As crianças têm de estar matriculadas na rede municipal de ensino e suas famílias devem possuir renda per capita inferior a um salário mínimo. As atividades incluem atendimento médico (com odontologia e psicologia), reavaliação escolar, ensino de idiomas (inglês e espanhol), informática e robótica, leitura e escrita, artes plásticas e dança, além de práticas esportivas (futebol, futsal, vôlei, basquete, e judô) para crianças de 7 a 17 anos, das 7 às 23 horas. O investimento é de R$ 6 milhões por ano, com a ajuda de parceiros da iniciativa privada.

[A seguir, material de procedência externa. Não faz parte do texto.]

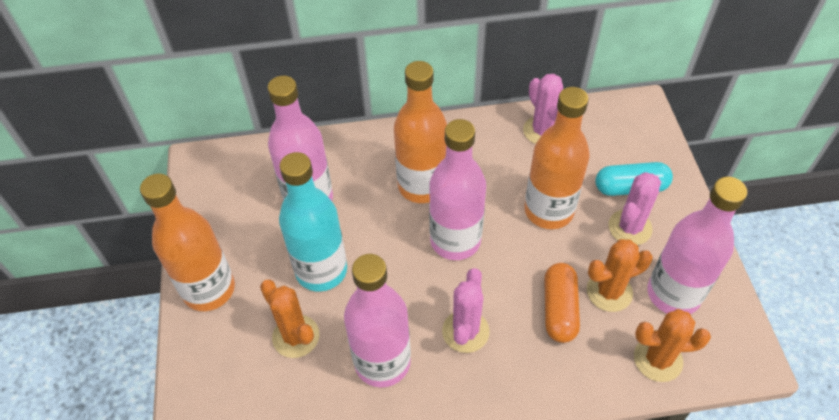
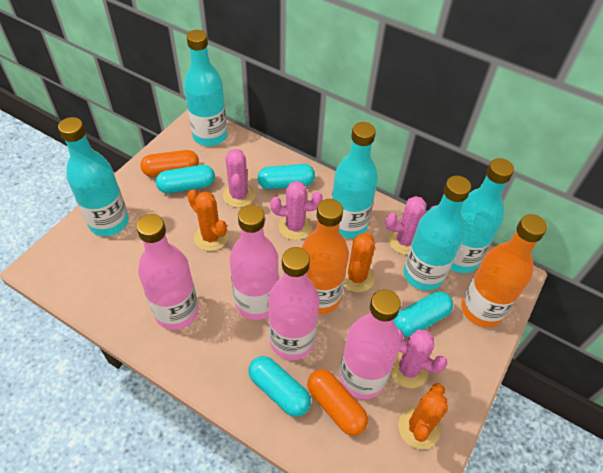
orange bottle: 3 -> 2
orange capsule: 1 -> 2
pink cactus: 3 -> 4
turquoise bottle: 1 -> 5
turquoise capsule: 1 -> 4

Mesmo que divulgasse a existência do Instituto, ainda assim não escaparia ileso. Afinal, como escreveu o colunista André Rocha, do UOL, “todos que não aceitam sua [do jogador] personalidade contraditória aproveitam o momento de baixa para a vingança. Ou apenas aproveitam para colocar em prática a crueldade de afirmar teses em cima da imagem dos outros”. Se tivesse conduzido a seleção à vitória na Rússia, Neymar seria hoje tão ídolo quanto Ronaldo e Romário, a quem superou como goleador da seleção. Mas não aconteceu, e as piadas vieram de todo o lado, reduzindo-o a um falso craque. “Marrento e antipático. Como se outros talentos não fossem”, decreta André.


MARCOS FONSECA é jornalista. Profissionalmente, cobriu por dois anos o Santos de Pelé. Como torcedor e apreciador do futebol, acompanha Neymar desde 2009.

(9) Comentários

  1. Belo texto Marcão.Acho Neymar um fora de série, mas ele poderia ser ainda melhor se abandonasse a simulação de faltas.

    Parabéns pelo texto

  2. Parei de ler na metade quando vi o teor do texto. É só mais um neymarzete travestido de jornalista defendendo o indefensável. Neymarketing hoje é defendido por uma minoria Sr. Marcos Fonseca. Você faz parte da minoria. Não há defesa pra Neymarketing. Aprecie o fim desse nojento.

  3. Faço minhas as suas palavras. Com Neymar a mídia faz crer que seus agressores são as vítimas não os algozes, total inversão de valores. O que fazem com ele pra mim é incompreensível.

  4. Belíssimo comentário. Isso mesmo, nós brasileiros somos ingratos, mesquinhos e invejosos. Medíocres e hipócritas por natureza. Só nos resta suplicar a Deus: Salve, Jorge!

  5. Ao lado do texto que colocava Anita como feminista, esse é o pior texto que li na Cult. Mas talvez eu sou elitista como o Safatle comentando o funk… Sabemos que Neymar divulga sua instituição, ou não foi divulgação sua irmã dando entrevista pra Globo, como é o nome da instituição? Como o brasileiro que sofre em busa lotado não vai ficar bravo com o brasileiro que ostenta carrão. Como o fan de futebol pode ver que o grande astro mostra tanto o namora com a atriz global de talento duvidoso quanto o seu futebol. Não apenas os brasileiros que não gostam dele, por ele passou criou situações lamentáveis: jogou pelo Santos com contrato com o Barcelona, o Barça deixou de vender suas camisas, criou conflito com o batedor de faltas do Paris…
    Por favor, Como quem um texto do Juca Kfouri propósito do Neymar…
    Gosto muita da revista, certamente a melhor publicação mensal que contamos no Brasil. Abç a todos.

  6. Decepcionada com o conteúdo simplista desse texto, que defende o jogador sem levar em consideração todo o histórico negativo que vai desde várias simulações a problemas com a receita federal. Esse tipo de texto fica para aquela seção de esportes dos jornaizinhos.

  7. Trata-se de um bom texto. Quem só crítica o Neymar é porquê tem problema consigo mesmo. Não dá valor aos poucos talentos no esporte, mormente no futebol, que o Brasil originou nos últimos 10 anos.